Why is a quantitative history of wellbeing important?
The fledgling state of wellbeing data has limited our collective ability to understand how wellbeing responds to different historic events. This has in turn limited the use of wellbeing in public policy, health initiatives, and financial decision making. In practice, if subjective wellbeing is to become a key factor in guiding our collective behaviour, then we need accounts of wellbeing on par with those of GDP. Using wellbeing as a measure to guide behaviour, however, takes more than the desire to simply improve wellbeing. As noted by Daniel Gilbert in Stumbling on Happiness, people have problems understanding what is called affective forecasting—the ability to understand how one will feel in the future—and with this also comes a limited capacity to understand how prior events and decisions influenced our past happiness.

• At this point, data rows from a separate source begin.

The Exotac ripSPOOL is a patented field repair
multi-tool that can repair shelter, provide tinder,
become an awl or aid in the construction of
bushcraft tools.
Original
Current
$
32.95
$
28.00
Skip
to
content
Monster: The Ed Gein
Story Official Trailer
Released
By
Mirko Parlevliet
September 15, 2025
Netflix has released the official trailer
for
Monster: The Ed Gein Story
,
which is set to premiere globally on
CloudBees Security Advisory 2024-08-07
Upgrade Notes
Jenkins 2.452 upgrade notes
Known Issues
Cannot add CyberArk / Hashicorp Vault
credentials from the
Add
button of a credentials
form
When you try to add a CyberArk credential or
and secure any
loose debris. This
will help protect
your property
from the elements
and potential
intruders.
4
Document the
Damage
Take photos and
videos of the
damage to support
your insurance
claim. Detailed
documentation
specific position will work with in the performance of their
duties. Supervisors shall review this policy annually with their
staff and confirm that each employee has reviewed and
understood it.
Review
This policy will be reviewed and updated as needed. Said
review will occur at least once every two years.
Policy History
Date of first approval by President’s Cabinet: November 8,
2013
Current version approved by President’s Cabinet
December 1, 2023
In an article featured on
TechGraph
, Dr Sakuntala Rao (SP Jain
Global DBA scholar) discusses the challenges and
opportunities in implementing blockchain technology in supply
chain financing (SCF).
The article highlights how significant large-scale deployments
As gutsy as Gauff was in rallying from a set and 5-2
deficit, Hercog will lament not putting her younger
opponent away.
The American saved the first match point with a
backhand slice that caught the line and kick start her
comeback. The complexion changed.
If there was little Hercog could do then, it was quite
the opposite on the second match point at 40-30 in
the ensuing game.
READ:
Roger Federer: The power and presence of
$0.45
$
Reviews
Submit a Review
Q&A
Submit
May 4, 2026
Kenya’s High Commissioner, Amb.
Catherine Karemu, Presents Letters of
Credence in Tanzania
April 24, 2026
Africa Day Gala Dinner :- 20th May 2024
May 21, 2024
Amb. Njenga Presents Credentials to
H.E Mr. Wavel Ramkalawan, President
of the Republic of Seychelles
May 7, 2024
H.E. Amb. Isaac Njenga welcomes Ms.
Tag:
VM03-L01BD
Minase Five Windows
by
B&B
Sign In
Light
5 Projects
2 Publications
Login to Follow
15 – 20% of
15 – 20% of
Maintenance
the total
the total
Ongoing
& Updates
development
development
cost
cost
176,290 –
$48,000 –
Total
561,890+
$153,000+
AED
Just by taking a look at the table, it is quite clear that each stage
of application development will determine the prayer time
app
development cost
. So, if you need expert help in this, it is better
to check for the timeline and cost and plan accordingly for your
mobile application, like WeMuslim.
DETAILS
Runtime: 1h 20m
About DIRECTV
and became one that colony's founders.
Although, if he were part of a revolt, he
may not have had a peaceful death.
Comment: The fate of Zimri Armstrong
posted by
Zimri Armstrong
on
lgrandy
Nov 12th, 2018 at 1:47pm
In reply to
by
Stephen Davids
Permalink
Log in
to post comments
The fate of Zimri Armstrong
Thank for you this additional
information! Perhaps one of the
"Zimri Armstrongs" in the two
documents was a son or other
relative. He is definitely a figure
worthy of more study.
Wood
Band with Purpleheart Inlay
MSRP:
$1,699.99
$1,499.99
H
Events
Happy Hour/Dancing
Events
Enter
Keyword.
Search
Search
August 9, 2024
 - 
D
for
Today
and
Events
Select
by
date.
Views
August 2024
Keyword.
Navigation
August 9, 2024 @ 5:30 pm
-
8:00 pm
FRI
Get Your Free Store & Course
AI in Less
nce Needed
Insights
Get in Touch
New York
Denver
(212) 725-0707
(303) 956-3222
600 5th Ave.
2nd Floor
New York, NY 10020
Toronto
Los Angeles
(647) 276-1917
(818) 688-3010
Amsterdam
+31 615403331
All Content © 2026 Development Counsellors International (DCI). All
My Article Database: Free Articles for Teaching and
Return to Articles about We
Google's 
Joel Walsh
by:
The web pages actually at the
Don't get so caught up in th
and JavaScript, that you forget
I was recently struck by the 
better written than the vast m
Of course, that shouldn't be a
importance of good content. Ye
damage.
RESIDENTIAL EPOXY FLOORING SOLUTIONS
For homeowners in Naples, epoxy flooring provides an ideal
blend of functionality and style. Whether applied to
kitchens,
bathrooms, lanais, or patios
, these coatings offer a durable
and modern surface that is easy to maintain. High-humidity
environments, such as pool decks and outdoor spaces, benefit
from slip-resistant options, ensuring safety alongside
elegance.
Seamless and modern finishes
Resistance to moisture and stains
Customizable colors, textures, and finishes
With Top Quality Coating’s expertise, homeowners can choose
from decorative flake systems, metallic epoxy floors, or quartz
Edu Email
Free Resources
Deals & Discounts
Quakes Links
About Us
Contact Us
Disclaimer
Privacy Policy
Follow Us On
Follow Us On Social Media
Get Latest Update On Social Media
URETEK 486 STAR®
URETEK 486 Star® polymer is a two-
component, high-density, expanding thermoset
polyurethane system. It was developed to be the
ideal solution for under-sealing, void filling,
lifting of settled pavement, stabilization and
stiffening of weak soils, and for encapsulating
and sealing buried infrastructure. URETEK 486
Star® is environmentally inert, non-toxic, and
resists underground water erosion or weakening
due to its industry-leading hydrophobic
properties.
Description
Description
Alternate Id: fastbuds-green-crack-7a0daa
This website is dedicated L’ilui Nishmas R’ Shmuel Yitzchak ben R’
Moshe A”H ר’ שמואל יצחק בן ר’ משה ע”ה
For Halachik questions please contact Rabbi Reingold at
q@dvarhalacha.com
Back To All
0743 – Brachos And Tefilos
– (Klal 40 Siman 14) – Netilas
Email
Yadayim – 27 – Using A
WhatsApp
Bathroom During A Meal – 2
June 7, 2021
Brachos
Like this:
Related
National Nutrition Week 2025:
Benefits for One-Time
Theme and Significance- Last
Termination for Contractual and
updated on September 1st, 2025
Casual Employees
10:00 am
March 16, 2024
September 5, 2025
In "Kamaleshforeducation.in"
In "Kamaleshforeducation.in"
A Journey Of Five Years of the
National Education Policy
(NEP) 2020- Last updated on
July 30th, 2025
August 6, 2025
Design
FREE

To overcome this, especially at the level of government, we must develop our capacity to predict how wellbeing responds to both deliberate and unexpected events.
To take one real world example, a recent article by Filipe Campante and
David Yanagizawa-Drott in The Quarterly Journal of Economics, "Does Religion Affect Economic Growth and Happiness? Evidence from Ramadan" found that though Ramadan has a negative impact on countries practicing Ramadan, subjective wellbeing increases.
Better predicting economic fortunes was the motivation of the national income accounting following the depression in the 1930s, which later became the GDP. Of course, now numerous decisions are based on the GDP, despite a broad acceptance of the words of John F. Kennedy. Thus, like GDP, governments and other agencies recognize the importance of this additional ‘emotional accounting’ and, by all accounts, they want to understand how better to use it to improve future wellbeing. But to do that, we need historical informed accounts of what this means.
Campante, F. R., & Yanagizawa-Drott, D. H. (2013). Does Religion Affect Economic Growth and Happiness? Evidence from Ramadan (No. w19768). National Bureau of Economic Research.
Hills, T. T., & Adelman, J. S. (2015). Recent evolution of learnability in American English from 1800 to 2000. Cognition, 143, 87-92.
Hills, T. T., Proto, E., & Sgroi, D. (2015). Historical analysis of national subjective wellbeing using millions of digitized books. IZA Discussion Paper No. 9195.
Michel, J.-B., Shen, Y. K., Aiden, A. P., Veres, A., Gray, M. K., Pickett, J. P., et al. (2011). Quantitative analysis of culture using millions of digitized books. Science, 331 (6014), 176-182.
Pang, B., & Lee, L. (2008) Opinion mining and sentiment analysis. Foundations and Trends in Information Retrieval 2 (1-2), 1–135.
Warriner, A. B., Kuperman, V., & Brysbaert, M. (2013). Norms of valence, arousal, and 21 dominance for 13,915 English lemmas. Behavior Research Methods, 45 (4), 1191-1207.